## Description of the task:
The required result is the number of lines below that hold the word "size", stated without anything else.

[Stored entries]
=== Begin Enclosure ===

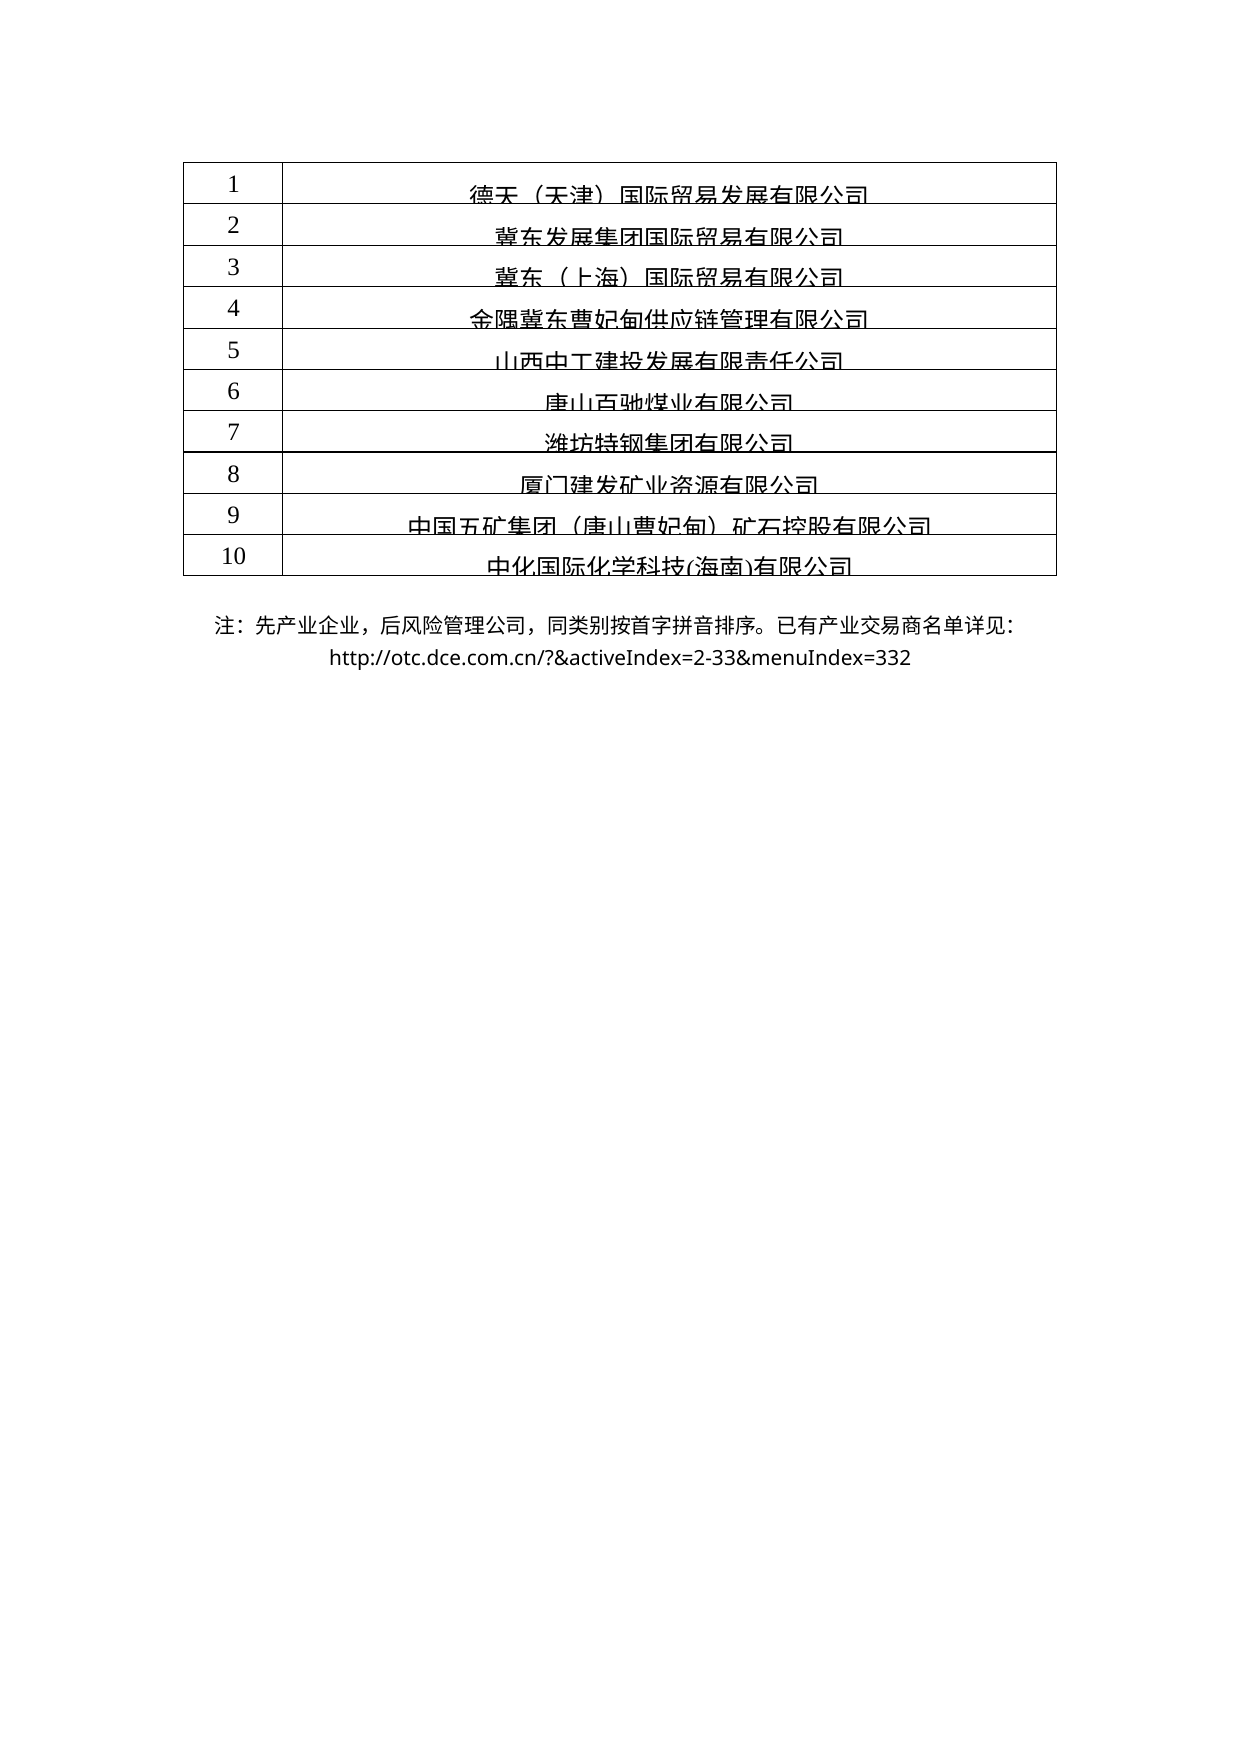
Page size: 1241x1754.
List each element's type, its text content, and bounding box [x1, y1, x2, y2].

table_cell 10 [184, 535, 282, 575]
table_cell 金隅冀东曹妃甸供应链管理有限公司 [283, 287, 1056, 327]
table_cell 8 [184, 453, 282, 493]
table_cell 6 [184, 370, 282, 410]
table_cell 山西中工建投发展有限责任公司 [283, 329, 1056, 369]
table_cell 冀东（上海）国际贸易有限公司 [283, 246, 1056, 286]
table_cell 1 [184, 163, 282, 203]
table_cell 中化国际化学科技(海南)有限公司 [283, 535, 1056, 575]
text 注：先产业企业，后风险管理公司，同类别按首字拼音排序。已有产业交易商名单详见：http://otc.dce.com.cn/?&activeIndex=2-33&menuIndex=332 [187, 608, 1053, 673]
table_cell 德天（天津）国际贸易发展有限公司 [283, 163, 1056, 203]
table_cell 7 [184, 411, 282, 451]
table_cell 4 [184, 287, 282, 327]
table_cell 厦门建发矿业资源有限公司 [283, 453, 1056, 493]
table_cell 3 [184, 246, 282, 286]
table_cell 唐山百驰煤业有限公司 [283, 370, 1056, 410]
table_cell 中国五矿集团（唐山曹妃甸）矿石控股有限公司 [283, 494, 1056, 533]
table_cell 9 [184, 494, 282, 533]
table_cell 5 [184, 329, 282, 369]
table_cell 冀东发展集团国际贸易有限公司 [283, 204, 1056, 245]
table_cell 潍坊特钢集团有限公司 [283, 411, 1056, 451]
table_cell 2 [184, 204, 282, 245]
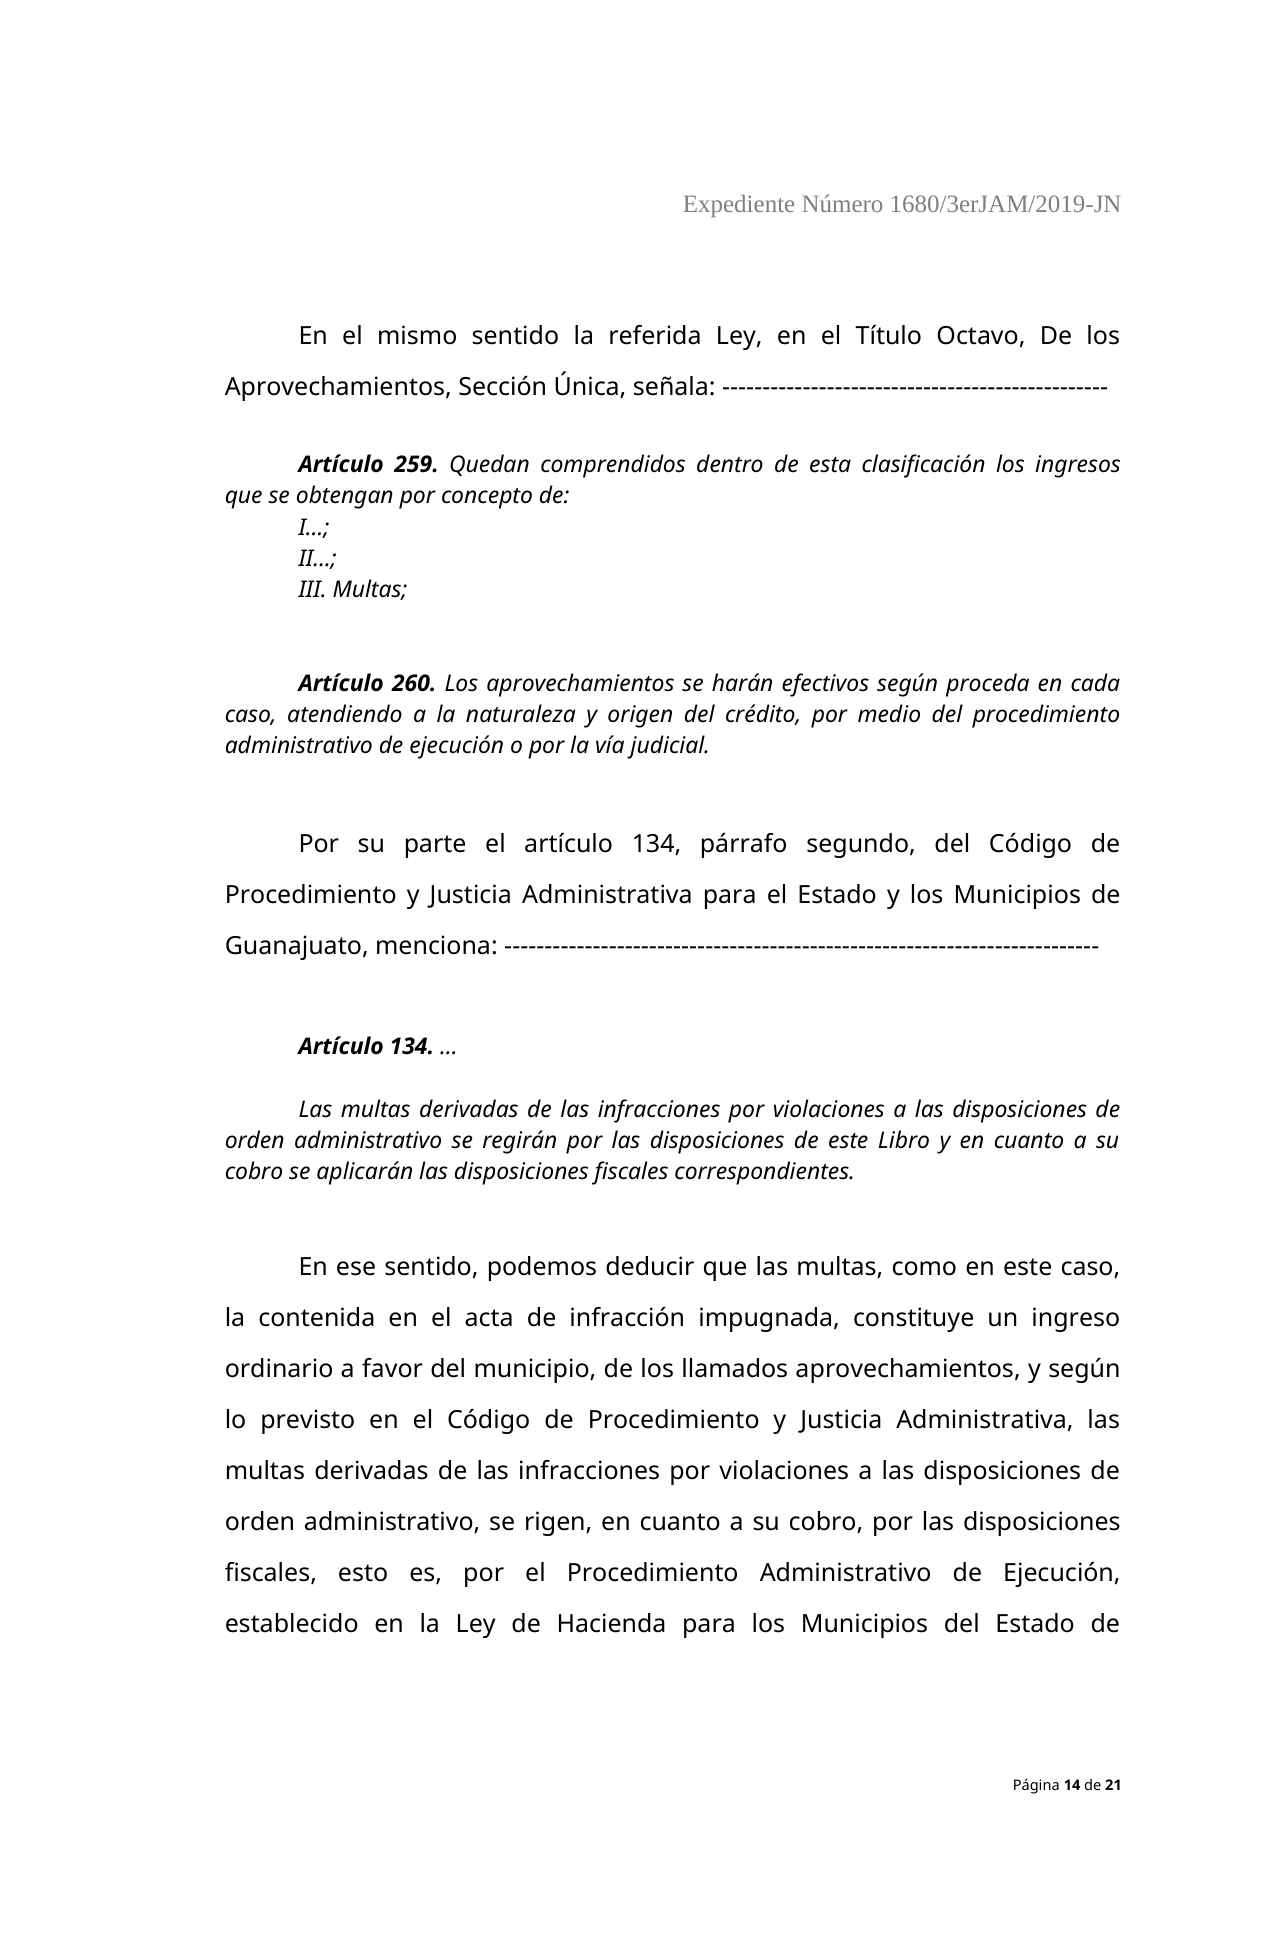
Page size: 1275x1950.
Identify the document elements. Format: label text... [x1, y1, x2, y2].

=== End Enclosure ===

## Response area:
2